【PROFILE】杉山すぴ豊 SUGIYAMA SUPI YUTAKA
アメコミ系映画ライター。雑誌や劇場パンフレットなどにコラムを執筆。アメコミ映画のイベントなどではトークショーも。大手広告会社のシニア・エグゼクティブ・ディレクターとしてアメコミ映画のキャンペーンも手がける。
興行界の常識を超えてきたのはいつもアメコミ映画だったという事実
「アベンジャーズ/エンドゲーム」は、今までマーベル・シネマティック・ユニバース(MCU)を見続けてきて本当によかった!と心から思える傑作でした。この作品の内容・レビューについては様々なところで多くの方やファンが書かれているので、ここでは視点を変えて「エンドゲーム」の大ヒットぶりについて振り返ってみましょう。
僕が原稿を書いている現時点で、全米興行成績7億8556万ドルで歴代2位(1位は「スター・ウォーズ:フォースの覚醒」の9億3666万ドル)、世界興行成績26億5000万ドルで歴代2位(1位は「アバター」の27億8800万ドル)です。
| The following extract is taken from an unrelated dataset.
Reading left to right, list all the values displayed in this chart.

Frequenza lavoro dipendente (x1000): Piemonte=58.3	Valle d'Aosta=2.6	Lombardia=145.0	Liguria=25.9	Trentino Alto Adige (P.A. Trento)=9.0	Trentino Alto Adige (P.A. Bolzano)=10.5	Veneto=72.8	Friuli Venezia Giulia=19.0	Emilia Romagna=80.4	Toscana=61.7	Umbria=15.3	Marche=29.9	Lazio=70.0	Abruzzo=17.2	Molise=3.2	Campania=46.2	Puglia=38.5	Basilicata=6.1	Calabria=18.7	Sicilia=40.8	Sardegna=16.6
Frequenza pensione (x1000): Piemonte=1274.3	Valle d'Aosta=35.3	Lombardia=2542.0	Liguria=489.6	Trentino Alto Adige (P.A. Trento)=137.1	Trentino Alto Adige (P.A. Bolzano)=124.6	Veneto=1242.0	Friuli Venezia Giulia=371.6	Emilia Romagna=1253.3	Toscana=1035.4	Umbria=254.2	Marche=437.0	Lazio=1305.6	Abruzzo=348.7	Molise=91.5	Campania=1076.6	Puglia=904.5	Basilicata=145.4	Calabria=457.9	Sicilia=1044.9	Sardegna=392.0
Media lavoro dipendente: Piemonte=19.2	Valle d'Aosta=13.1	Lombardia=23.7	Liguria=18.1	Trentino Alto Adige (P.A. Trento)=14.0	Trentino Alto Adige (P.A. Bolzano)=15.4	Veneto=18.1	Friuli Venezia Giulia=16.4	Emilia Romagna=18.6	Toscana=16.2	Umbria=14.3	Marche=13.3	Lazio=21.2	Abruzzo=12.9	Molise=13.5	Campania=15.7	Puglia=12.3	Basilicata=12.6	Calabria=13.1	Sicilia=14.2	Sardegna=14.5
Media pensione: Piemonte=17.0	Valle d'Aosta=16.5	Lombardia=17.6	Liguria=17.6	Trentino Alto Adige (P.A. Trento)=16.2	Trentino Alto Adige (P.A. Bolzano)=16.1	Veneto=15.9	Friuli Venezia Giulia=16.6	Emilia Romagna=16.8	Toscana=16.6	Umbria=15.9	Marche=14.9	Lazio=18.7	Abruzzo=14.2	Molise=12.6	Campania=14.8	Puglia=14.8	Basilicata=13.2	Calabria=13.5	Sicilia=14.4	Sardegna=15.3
この数字はまだまだ伸びそうなので、それぞれの1位にどこまで迫れるかですね。
「エンドゲーム」が世界興行成績でそれまでずっと不動の2位だった「タイタニック」の数字を抜いた時、監督のジェームズ・キャメロンがアベンジャーズのマークでもあるAが大きく描かれた氷山がタイタニック号にぶつかる絵をツイートして「エンドゲーム」の大ヒットを祝いました。
昔、「スター・ウォーズ」が大ヒットして「ジョーズ」の記録を抜いた時、スピルバーグはR2-D2がジョーズのサメを吊り上げるイラストをルーカスにプレゼントしたそうですが、こういう称え方は楽しいですね。キャメロンはこのツイートで、「エンドゲームは映画業界がビッグな産業であることも証明してくれた」みたいなコメントを残しています。
「エンドゲーム」の社会現象的大ヒットは様々なエンタメがあふれるこの世界において、100年以上の歴史を持つ映画がいまだに娯楽の王者であることを示してくれたことへの嬉しさですね。
僕は今回の「エンドゲーム」がアメリカ映画史上、オープニング3日間で初の3億ドル突破ということに感慨深いものがあります。というのも、初の全米オープニング3日間2億ドル突破は12年の「アベンジャーズ」。では初のオープニング3日間1億ドル突破は?実は02年の「スパイダーマン」なんです!そうアメコミ・ヒーロー映画はいつも興行界の常識を超えてきたのです。
「ファンタジーと冒険には国境はないんだ」というスタン・リー氏の言葉が蘇ります
日本ではアメコミ物は(「スパイダーマン」を除き)ずっと当たらない、と言われていたのですが、今回の「エンドゲーム」は60億円を突破、あの「名探偵コナン」から週末ランキング1位を奪いました。5年前のゴールデンウィーク興行では「キャプテン・アメリカ/ウィンター・ソルジャー」は初登場4位でした。「名探偵コナン」が1位で、春休みから続くエルサ姫、クレヨンしんちゃんにも数字的に負けていました。
あれから5年。MCUは日本でもビッグ・コンテンツになったのです。アメリカのみならず、世界で、日本で、MCUがここまで人気になると、僕はスタン・リー氏のこの言葉を思い出します。「ファンタジーと冒険には国境はないんだ」。
一方で、アメコミ・ヒーロー映画ばかりが公開されることに批判的な意見もあります。でもMCUのおかげで、何度も映画館へ行く習慣を若い世代に作り上げたのは素晴らしいことだと思います。それがきっかけで、予告編を観て他の映画にも興味を持っていく。かくいう僕も、ゴジラ、ブルース・リー、パニック映画が定期的に上映されたことで映画館通いが始まりました。MCUはマーベルのみならず、映画館という素敵なユニバースへと導いてくれるのです。
さてMCUに先立ち、ハリウッドがアメコミ・ヒーロー物(特にマーベルに)注目する転機となったのが、00年に公開され大ヒットとなった20世紀フォックスの「X-MEN」。MCUは11年目ですが、X-MENシリーズは20年近く続いています。その最新作が「X-MEN:ダーク・フェニックス」。これが期待以上の面白さ!今までX-MENを見続けてきたよかった!と心から思える傑作。20世紀フォックスのディズニー買収に伴い、20世紀フォックス版X-MENの最終作ですが、それにふさわしいフィナーレです。ぜひ、みなさんも見てみてください。